(Chart interpretation exercises)
[Start of Attachment]

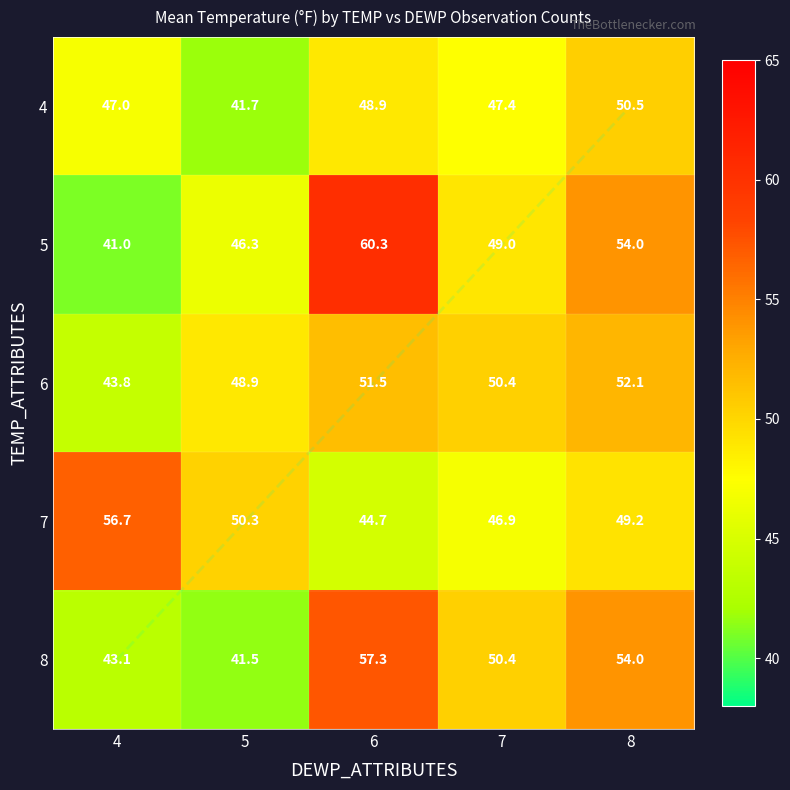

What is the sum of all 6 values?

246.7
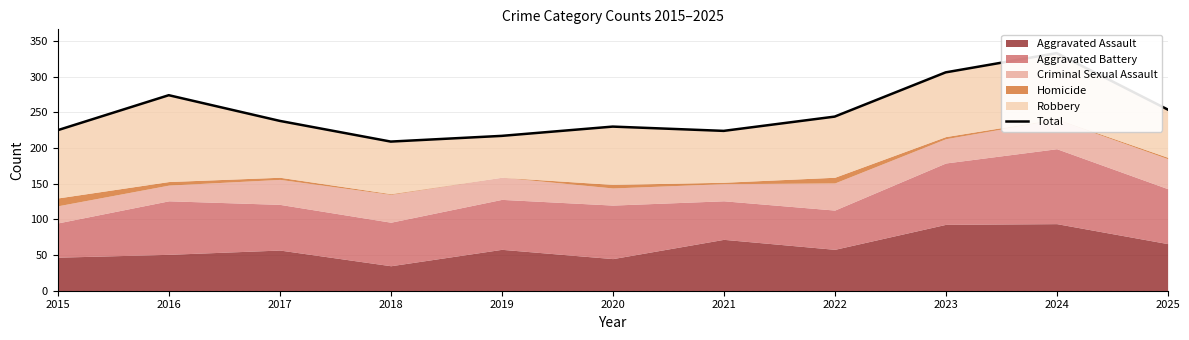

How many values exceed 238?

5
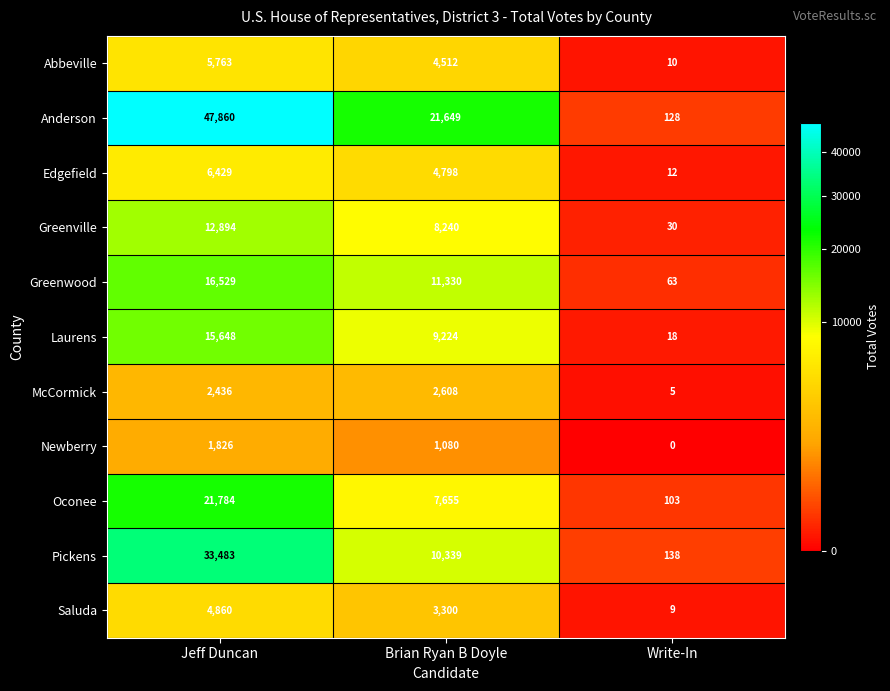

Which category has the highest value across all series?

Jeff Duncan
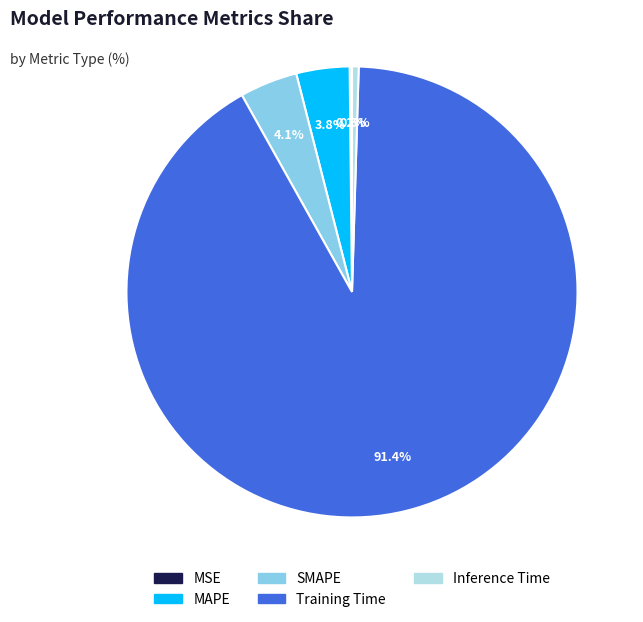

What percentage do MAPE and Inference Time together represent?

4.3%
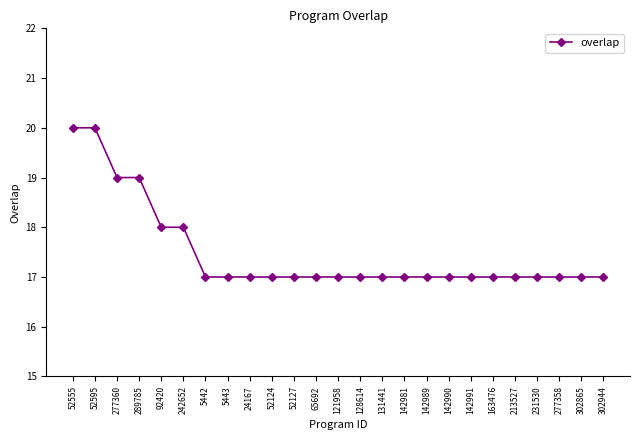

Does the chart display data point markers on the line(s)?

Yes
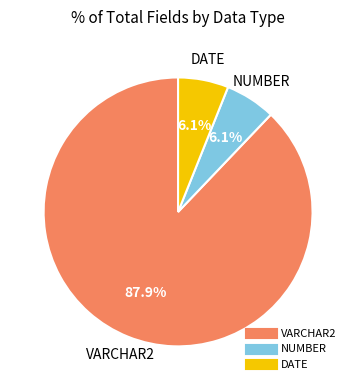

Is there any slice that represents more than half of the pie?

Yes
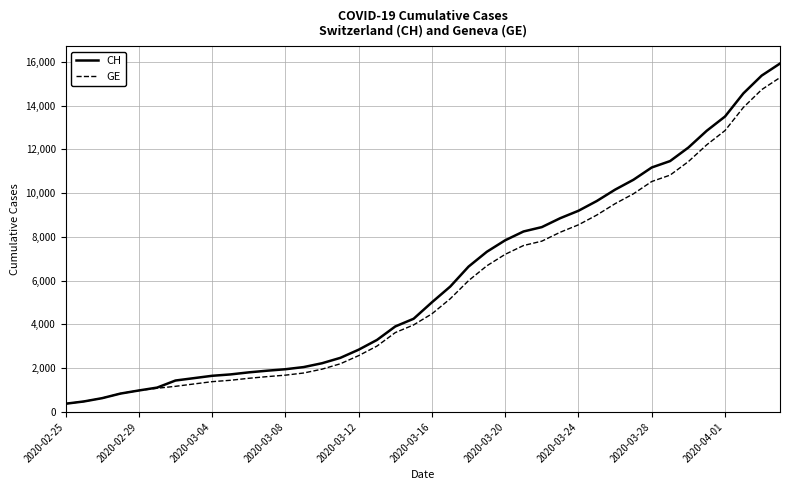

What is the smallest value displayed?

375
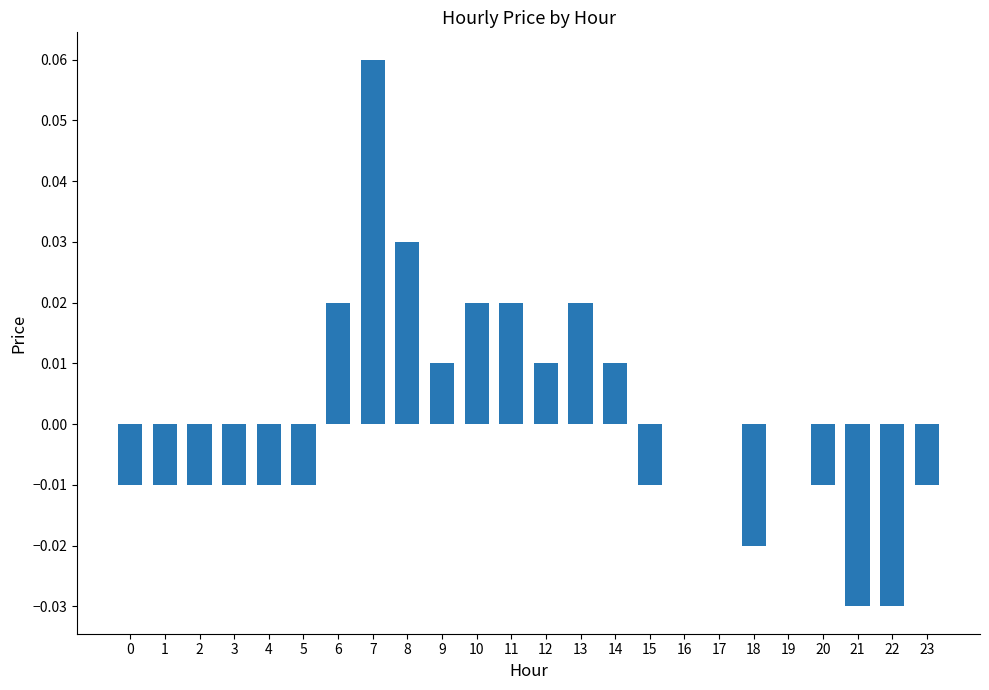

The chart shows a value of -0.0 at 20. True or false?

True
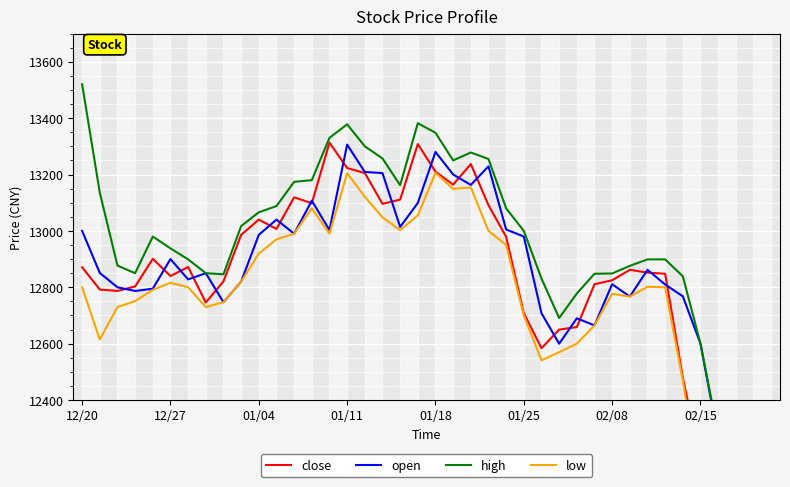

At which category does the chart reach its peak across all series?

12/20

[End of Attachment]

* **Work instruction**:
Please render the lines above as a Markdown table with the columns "Row" and "Line", skipping blank lines and leaving out the pictures.

* **Reply**:
| Row | Line |
|---|---|
| 1 | What is the sum of all 6 values? |
| 2 | 246.7 |
| 3 | How many values exceed 238? |
| 4 | 5 |
| 5 | Which category has the highest value across all series? |
| 6 | Jeff Duncan |
| 7 | What percentage do MAPE and Inference Time together represent? |
| 8 | 4.3% |
| 9 | Does the chart display data point markers on the line(s)? |
| 10 | Yes |
| 11 | Is there any slice that represents more than half of the pie? |
| 12 | Yes |
| 13 | What is the smallest value displayed? |
| 14 | 375 |
| 15 | The chart shows a value of -0.0 at 20. True or false? |
| 16 | True |
| 17 | At which category does the chart reach its peak across all series? |
| 18 | 12/20 |